The main reason for this is that small dental offices have fewer PCs and employees than larger entities. As such, getting a secure handle on your network is more easily attainable using manual procedures and policies. Security tasks and logging are much easier automated with a smaller number of machines, and proper audit trails and potential security holes can be addressed without enterprise-level hardware.
What is a small dental practice?
First off, let’s define what we consider as a small dental practice. The following recommendations are for offices with 5 or fewer employees or workstations.
If you’ve determined that you have 5 employees and workstations or fewer, then this article is for you.
Hardware firewalls are one aspect of dental HIPAA compliance which are recommended for larger practices, but generally not needed in a small office. For smaller practices, instead of implementing network-wide internet security with a device, you can choose an antivirus with embedded internet controls, and apply strict internet browsing protocols to you small employee base.
For example, BitDefender has a package for applying internet controls that can easily circumvent illicit internet use in your office. Not only is BitDefender a terrific antivirus suite, the added functionality of internet control greatly reduces exposure to viruses. No matter how small your dental practice, you will need business-class antivirus which is licensed for business use.

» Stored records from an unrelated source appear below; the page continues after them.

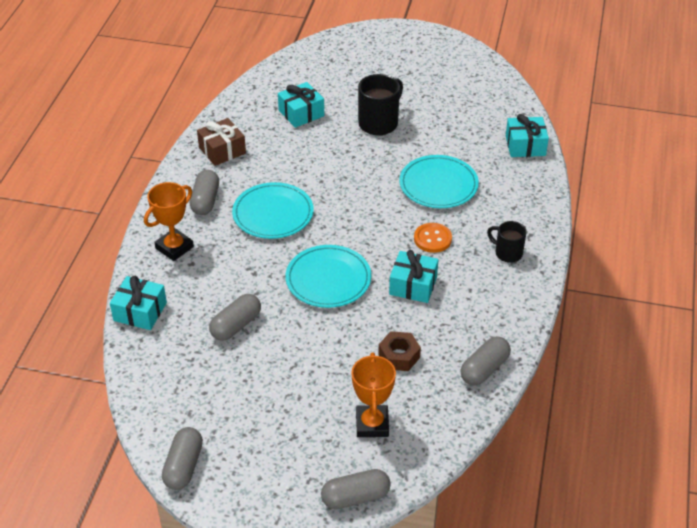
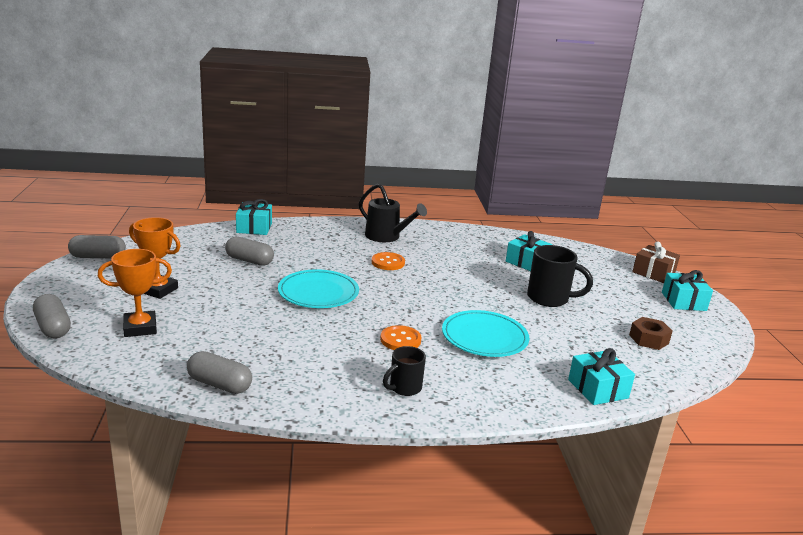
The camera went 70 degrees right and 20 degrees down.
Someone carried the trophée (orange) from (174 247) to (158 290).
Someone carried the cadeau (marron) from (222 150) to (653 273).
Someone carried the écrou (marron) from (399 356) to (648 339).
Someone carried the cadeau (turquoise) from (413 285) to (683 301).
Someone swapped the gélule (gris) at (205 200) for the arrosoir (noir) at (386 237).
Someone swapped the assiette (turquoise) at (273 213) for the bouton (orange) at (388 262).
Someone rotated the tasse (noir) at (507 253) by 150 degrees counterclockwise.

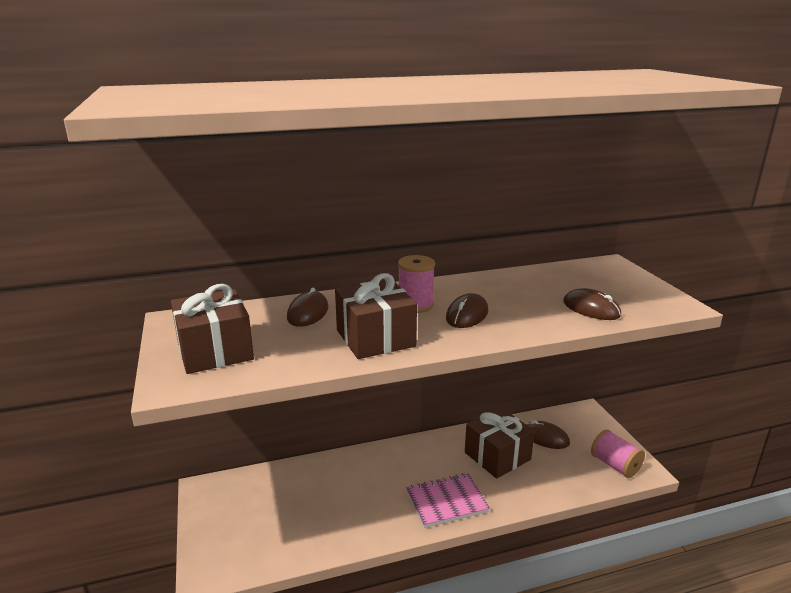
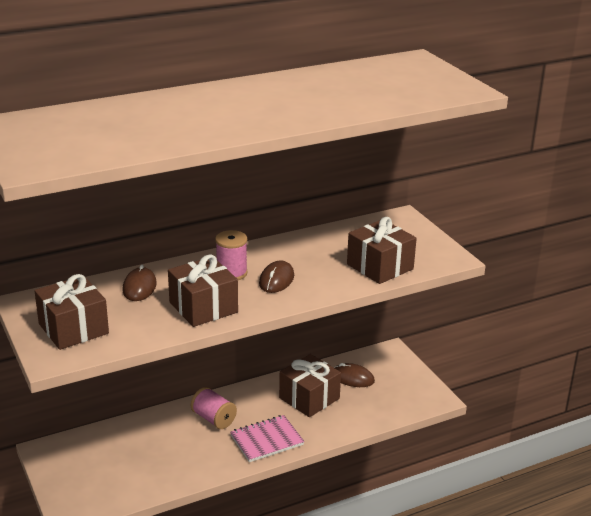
The camera went 10 degrees left and 5 degrees up.
Someone carried the bobine (rose) from (615 465) to (213 419).
Someone swapped the souris (marron) at (591 308) for the cadeau (marron) at (380 266).

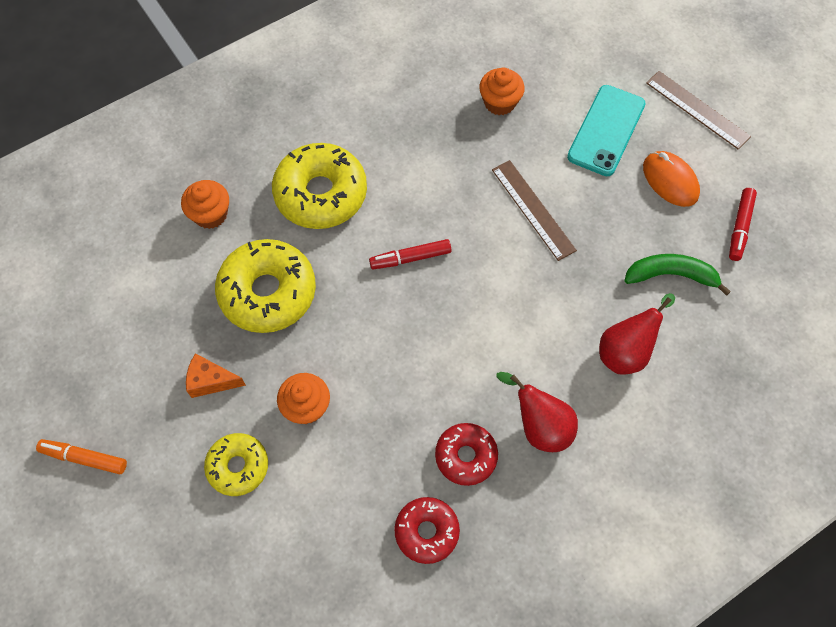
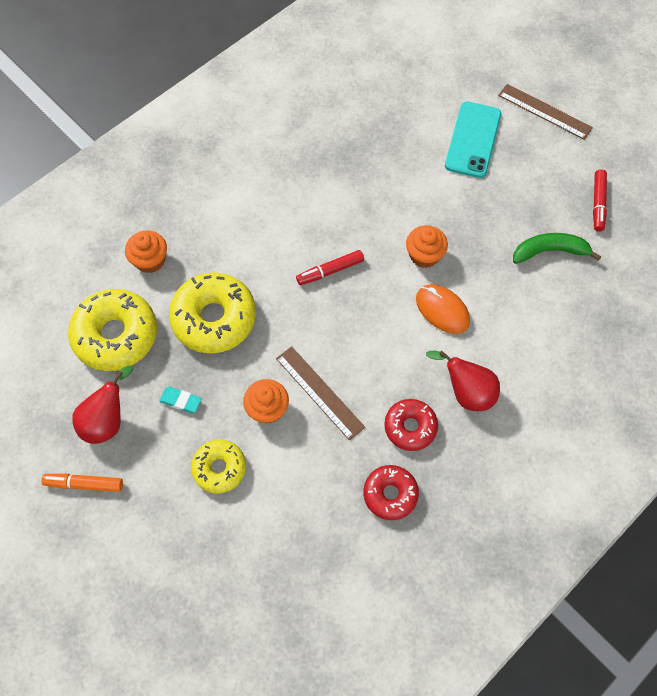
The camera went 10 degrees left and 0 degrees up.
Someone carried the beignet (jaune) from (321 194) to (116 335).
Someone carried the muffin (orange) from (499 102) to (424 255).
Someone carried the règle (marron) from (533 209) to (320 392).
Someone carried the poire (rouge) from (625 351) to (107 421).
Someone carried the souris (orange) from (670 180) to (442 310).
Someone swapped the fromage (orange) at (211 381) for the gomme (turquoise) at (181 401).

In addition to blocking internet usage for personal browsing, it’s a good idea to apply an email filter as well. Additionally, you’ll want to keep Flash, Java, browsers, Adobe products, and your OS perform scheduled updates. This way, you can protect against most of the avenues for infection that a hardware firewall can provide, at a much lower cost.

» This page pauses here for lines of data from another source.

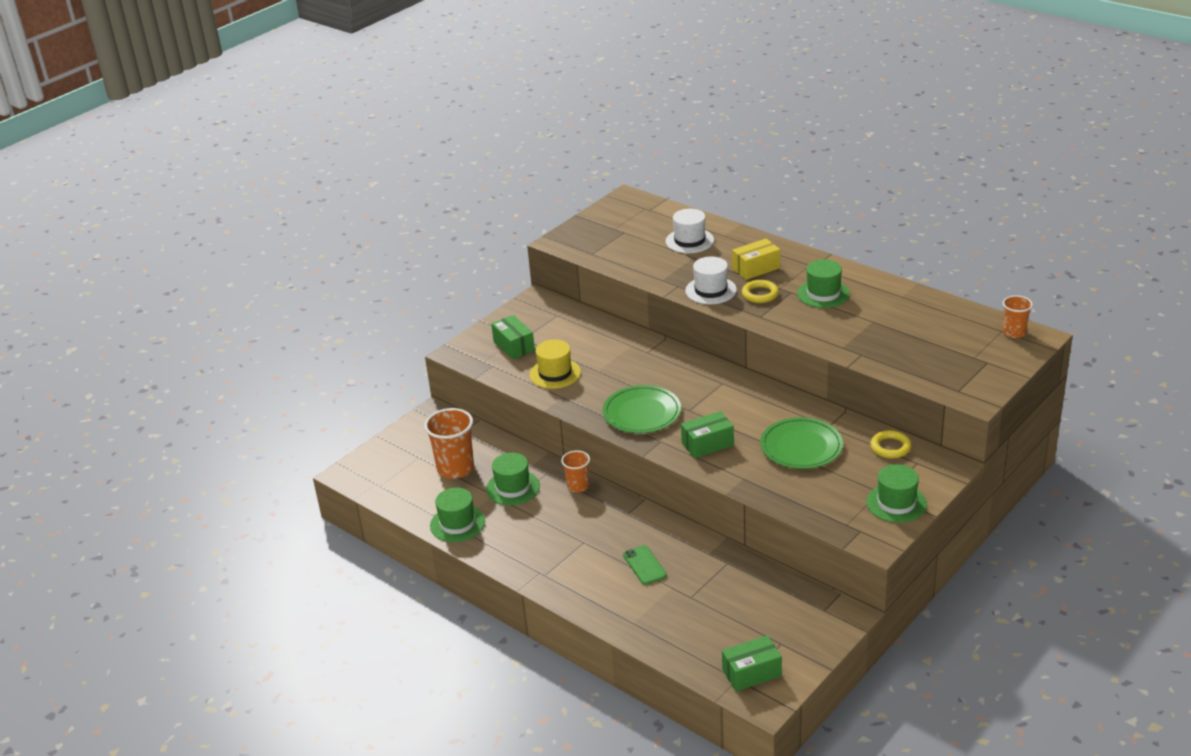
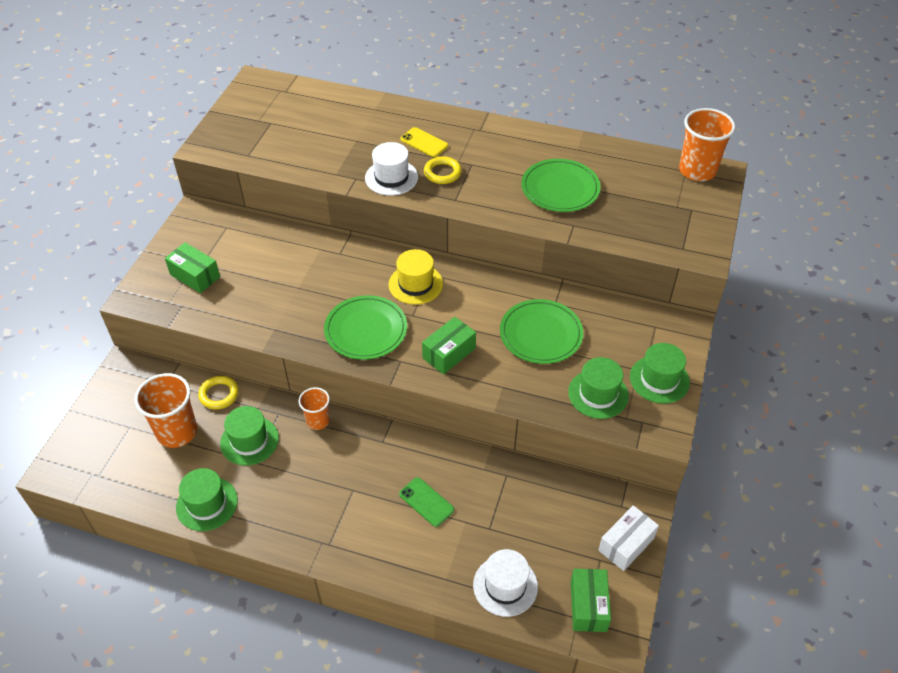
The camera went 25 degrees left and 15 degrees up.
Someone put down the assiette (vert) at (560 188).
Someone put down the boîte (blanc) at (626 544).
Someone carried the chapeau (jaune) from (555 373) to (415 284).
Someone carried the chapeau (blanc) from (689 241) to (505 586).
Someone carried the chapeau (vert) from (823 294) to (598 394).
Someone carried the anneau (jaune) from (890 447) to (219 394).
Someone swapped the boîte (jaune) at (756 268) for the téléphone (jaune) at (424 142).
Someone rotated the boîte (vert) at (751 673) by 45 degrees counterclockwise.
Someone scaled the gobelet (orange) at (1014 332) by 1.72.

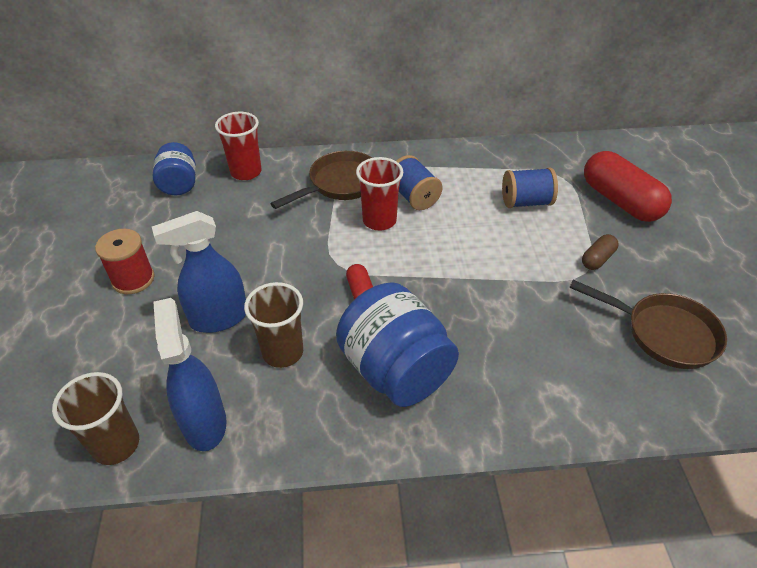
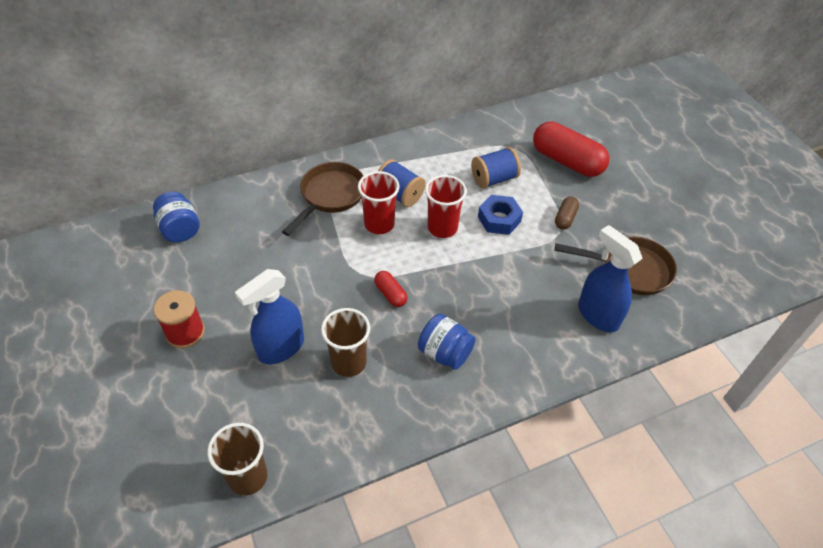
The camera went 20 degrees left and 5 degrees up.
Someone put down the écrou (bleu) at (499 219).
Someone carried the vaporisateur (bleu) from (204 423) to (597 315).
Someone carried the gobelet (rouge) from (246 172) to (442 228).
Someone scaled the bocal (bleu) at (395 370) by 0.59.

For larger practices, however, it’s more cost effective and more secure to use a hardware device such as a SonicWall – these devices scan each packet of incoming and outgoing data for viruses as an added security measure. However, for your small dental practice, you can achieve security compliance without the added device, and instead focus on localized services which are easier on your budget.
No matter what the size of your practice, a Windows Server is recommended to apply audit trails to your network, and centrally manage the dataflow in your office. There are 2 different setup options for a server however – workgroup, or domain configuration.

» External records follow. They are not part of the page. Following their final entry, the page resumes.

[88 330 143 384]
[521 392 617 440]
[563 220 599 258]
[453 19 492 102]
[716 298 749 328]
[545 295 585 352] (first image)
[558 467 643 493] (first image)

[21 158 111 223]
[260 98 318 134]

A domain adds the ability to manage user passwords, and create network-wide credentials for each user. The largest benefit to a domain server is that each user’s activity is logged and managed network-wide. This is particularly useful if you have more than a few employees, or more than a few workstations. Detailed logging of your network’s usage is required by HIPAA, but for just a few systems, there are software packages out there that can reach the same goal. As more employees or PCs are added to the mix, however, the case for a domain server becomes stronger, and after about 5 PCs or Employees a domain server comes with a high recommendation.
When possible, it is best to institute a domain with a new server installation, and whenever budget allows. However, since there are other ways to address these particular requirements under HIPAA for the smallest of dental practices, the decision should be weighed against the current workload of your current Privacy Officer and the budget you have to perform your other upgrades.
Understand Your Risks
As with any HIPAA compliant practice, you will need to perform a risk assessment each year to identify your possible exposure to breach or data loss. Understanding this procedure will let you focus on whats truly important to bring your office into compliance.
There is no single solution to bring your practice into full compliance, and the smaller the practice is, the more options you have. If you are considering upgrading your network to achieve compliance, take some time to become familiar with the marketplace of services, and determine exactly what is needed to meet your goals.